Powell also said the Fed plans to gradually roll back its asset purchases as the economy makes substantial progress towards the Fed’s goals of maximum employment and price stability.
While Powell stressed the pullback in support will only come when the “economy has all but fully recovered,” the comments still seemed to spook investors.
However, investors may have been calmed by the lack of response by the bond markets, with the yield on the benchmark ten-year note ending the day unchanged.
On the U.S. economic front, the Labor Department released a report showing initial jobless claims fell to their lowest level since the early days of the pandemic.
The report said initial jobless claims slid to 684,000 in the week ended March 20th, a decrease of 97,000 from the previous week’s revised level of 781,000.
Economists had expected jobless claims to decline to 730,000 from the 770,000 originally reported for the previous week.
With the much bigger than expected decrease, jobless claims dropped to their lowest level since hitting 282,000 in the week ended March 14, 2020.
A separate report from the Commerce Department showed economic activity in the U.S. unexpectedly grew faster than previously estimated in the fourth quarter of 2020.
The report showed real gross domestic product surged up by 4.3 percent in the fourth quarter compared to the previously reported 4.1 percent jump.
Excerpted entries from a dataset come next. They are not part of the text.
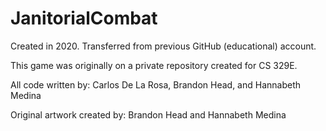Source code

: # JanitorialCombat

Created in 2020. Transferred from previous GitHub (educational) account.

This game was originally on a private repository created for CS 329E.

All code written by: Carlos De La Rosa, Brandon Head, and Hannabeth Medina

Original artwork created by: Brandon Head and Hannabeth Medina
Economists had expected the pace of GDP growth to be unrevised.
Airline stocks showed a substantial move back to the upside after falling sharply in recent sessions, with the NYSE Arca Airline Index soaring by 3.8 percent. The index bounced off its lowest closing level in over a month.
Considerable strength also emerged among housing stocks, as reflected by the 3.1 percent spike by the Philadelphia Housing Sector Index.
Shares of KB Home (KBH) showed a notable turnaround after initially coming under pressure following the release of mixed quarterly results.
Banking stocks also moved significantly higher over the course of the session, resulting in a 2.8 percent jump by the KBW Bank Index.
Networking, biotechnology and natural gas stocks also saw notable strength on the day, while some weakness remained visible among gold and software stocks.
In overseas trading, stock markets across the Asia-Pacific region turned in a mixed performance during trading on Thursday. Japan’s Nikkei 225 Index jumped by 1.1 percent, while China’s Shanghai Composite Index slipped by 0.1 percent.
The major European markets also ended the day mixed. While the U.K.’s FTSE 100 Index fell by 0.6 percent, the French CAC 40 Index and the German DAX Index both inched up by 0.1 percent.
In the bond market, treasuries showed a lack of direction before ending the day flat. As a result, the yield on the benchmark ten-year note, which moves opposite of its price, closed unchanged at 1.614 percent.
Trading on Friday may be impacted by reaction to reports on personal income and spending and consumer sentiment.